- Written task:
In the piece below about the 1967 Red Sox season, print everything from "A front row" down to "year of 1978).", word for word.

A front row seat to the ’67 season For anyone approaching or over the age of 60, the year 1967 dominates their Red Sox memories. Even for people who have lived through the pennant-winning and championship-winning years of 1975, 1986, 2004, 2007, and 2013 (and the heart-breaking year of 1978).
Consider Steve Russo. Russo started working as an usher at Fenway Park when he was 16 years old. He has now worked for the Sox for 50 years in various capacities, and has two World Series rings and years of memories about great games, great seasons, and great people. Yet, when asked to zero-in on his most memorable moments at Fenway, he immediately accesses 1967, his first year on the job.
“At the beginning of the year, there weren’t many people to deal with—the team finished in 9th place in 1966,” Russo says. “But as the season progressed, the bleachers started to fill up.”
There were no seats out where Russo ushered, he recalls. Only long, wooden benches that required a single dollar to claim.
“I get a kick out of listening to the tour guides today show people the red seat where Ted Williams supposedly hit one of his home runs,” he says. “I’m laughing because there were no seats there.”
There wasn’t much security either. No one saw the need until later that year. The day the Sox clinched the playoffs in a game against the Minnesota Twins on the last day of the season, Russo was told to keep people from jumping on the field if they won.
“I remember I turned and saw the pop-up that [Rico] Petrocelli caught and I turned back to the crowd and faced a mass of humanity coming at me,” he says. “I’m trying to pull people off the fence and someone kicked me in the head and I said, ‘I don’t think I’m doing this.’ People were grabbing numbers off the scoreboard, ripping up sod, climbing the screen behind home plate… It was bedlam. One fellow jumped from the bleachers in center field where the garage doors are. I saw him go, he fell to the ground, got up and tried to walk and fell again because he had broken both his ankles. It was crazy, but so exciting.”
The Impossible Dream Year also sparks Bobby D’Angelo’s nostalgia.

- Given information:
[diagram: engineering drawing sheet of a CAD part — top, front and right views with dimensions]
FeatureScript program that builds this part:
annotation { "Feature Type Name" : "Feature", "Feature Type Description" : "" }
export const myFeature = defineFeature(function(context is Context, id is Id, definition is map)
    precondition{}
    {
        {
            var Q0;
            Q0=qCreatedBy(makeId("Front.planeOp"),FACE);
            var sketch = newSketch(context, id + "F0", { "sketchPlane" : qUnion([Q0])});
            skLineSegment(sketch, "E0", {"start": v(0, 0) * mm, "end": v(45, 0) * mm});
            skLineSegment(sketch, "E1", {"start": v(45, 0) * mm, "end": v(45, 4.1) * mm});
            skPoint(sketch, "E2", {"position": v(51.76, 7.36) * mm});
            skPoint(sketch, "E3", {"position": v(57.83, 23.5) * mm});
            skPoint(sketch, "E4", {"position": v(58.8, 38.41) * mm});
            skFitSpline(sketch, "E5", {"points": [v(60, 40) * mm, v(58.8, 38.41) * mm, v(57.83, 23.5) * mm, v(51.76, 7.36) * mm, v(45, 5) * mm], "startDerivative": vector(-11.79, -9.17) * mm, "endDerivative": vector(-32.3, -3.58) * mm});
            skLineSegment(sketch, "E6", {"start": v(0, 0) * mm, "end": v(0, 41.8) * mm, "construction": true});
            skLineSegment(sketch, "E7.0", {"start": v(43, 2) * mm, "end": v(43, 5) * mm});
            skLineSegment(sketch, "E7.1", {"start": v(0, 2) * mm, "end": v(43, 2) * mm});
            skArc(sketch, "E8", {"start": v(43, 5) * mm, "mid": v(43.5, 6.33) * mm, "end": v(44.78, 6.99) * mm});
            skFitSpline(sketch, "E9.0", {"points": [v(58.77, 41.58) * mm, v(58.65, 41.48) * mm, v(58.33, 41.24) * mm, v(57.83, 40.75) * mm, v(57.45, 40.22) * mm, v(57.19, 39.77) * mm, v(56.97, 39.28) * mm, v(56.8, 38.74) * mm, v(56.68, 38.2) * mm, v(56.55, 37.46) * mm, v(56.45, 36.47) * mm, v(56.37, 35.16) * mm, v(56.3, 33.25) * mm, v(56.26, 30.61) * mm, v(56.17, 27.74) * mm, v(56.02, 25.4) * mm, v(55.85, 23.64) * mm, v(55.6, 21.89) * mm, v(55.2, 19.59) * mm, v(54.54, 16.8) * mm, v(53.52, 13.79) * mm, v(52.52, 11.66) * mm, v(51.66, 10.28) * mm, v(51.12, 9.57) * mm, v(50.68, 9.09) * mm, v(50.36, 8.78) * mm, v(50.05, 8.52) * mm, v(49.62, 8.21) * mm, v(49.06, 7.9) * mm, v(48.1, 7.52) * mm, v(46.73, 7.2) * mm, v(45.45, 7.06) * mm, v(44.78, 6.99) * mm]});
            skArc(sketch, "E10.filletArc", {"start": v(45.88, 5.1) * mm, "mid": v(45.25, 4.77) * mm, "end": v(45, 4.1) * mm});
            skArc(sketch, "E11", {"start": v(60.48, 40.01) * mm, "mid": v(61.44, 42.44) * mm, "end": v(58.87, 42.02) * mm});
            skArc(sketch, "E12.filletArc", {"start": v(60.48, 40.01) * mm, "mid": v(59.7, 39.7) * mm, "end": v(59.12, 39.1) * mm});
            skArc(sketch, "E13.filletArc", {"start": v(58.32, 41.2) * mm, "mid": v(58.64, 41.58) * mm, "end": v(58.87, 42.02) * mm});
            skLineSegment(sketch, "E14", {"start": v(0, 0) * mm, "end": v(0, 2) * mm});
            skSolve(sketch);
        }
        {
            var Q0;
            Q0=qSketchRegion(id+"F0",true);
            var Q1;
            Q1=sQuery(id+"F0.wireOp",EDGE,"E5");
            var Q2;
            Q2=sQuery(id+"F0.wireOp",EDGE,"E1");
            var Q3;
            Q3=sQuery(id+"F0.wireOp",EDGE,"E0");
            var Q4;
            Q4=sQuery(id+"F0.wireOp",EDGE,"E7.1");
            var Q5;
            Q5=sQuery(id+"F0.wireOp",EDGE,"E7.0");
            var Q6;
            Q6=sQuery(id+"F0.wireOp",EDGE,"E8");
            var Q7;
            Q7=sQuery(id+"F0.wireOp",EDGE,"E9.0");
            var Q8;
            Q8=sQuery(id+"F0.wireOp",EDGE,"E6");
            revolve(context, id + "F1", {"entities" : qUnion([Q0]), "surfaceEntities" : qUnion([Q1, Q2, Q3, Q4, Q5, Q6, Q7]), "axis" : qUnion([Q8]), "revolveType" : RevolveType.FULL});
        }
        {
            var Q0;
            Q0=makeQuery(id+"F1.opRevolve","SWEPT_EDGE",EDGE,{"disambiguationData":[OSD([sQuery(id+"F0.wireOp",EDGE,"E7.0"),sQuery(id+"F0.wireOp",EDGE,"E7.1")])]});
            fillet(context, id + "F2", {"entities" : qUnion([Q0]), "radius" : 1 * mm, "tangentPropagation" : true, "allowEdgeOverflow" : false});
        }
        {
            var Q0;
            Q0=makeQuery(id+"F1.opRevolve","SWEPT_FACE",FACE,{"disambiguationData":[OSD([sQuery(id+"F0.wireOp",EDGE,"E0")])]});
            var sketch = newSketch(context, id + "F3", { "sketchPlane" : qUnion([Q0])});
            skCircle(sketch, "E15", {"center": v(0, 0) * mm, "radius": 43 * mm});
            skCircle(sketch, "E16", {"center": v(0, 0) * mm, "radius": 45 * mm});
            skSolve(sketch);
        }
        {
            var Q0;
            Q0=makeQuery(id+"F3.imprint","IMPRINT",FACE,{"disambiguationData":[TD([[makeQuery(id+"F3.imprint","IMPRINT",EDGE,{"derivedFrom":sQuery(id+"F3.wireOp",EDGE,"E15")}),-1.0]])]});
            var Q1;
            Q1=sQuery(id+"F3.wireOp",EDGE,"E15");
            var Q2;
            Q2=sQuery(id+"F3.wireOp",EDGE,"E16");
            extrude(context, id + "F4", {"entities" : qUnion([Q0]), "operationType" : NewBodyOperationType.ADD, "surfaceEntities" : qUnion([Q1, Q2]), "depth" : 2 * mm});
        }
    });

- Worked answer:
A front row seat to the ’67 season For anyone approaching or over the age of 60, the year 1967 dominates their Red Sox memories. Even for people who have lived through the pennant-winning and championship-winning years of 1975, 1986, 2004, 2007, and 2013 (and the heart-breaking year of 1978).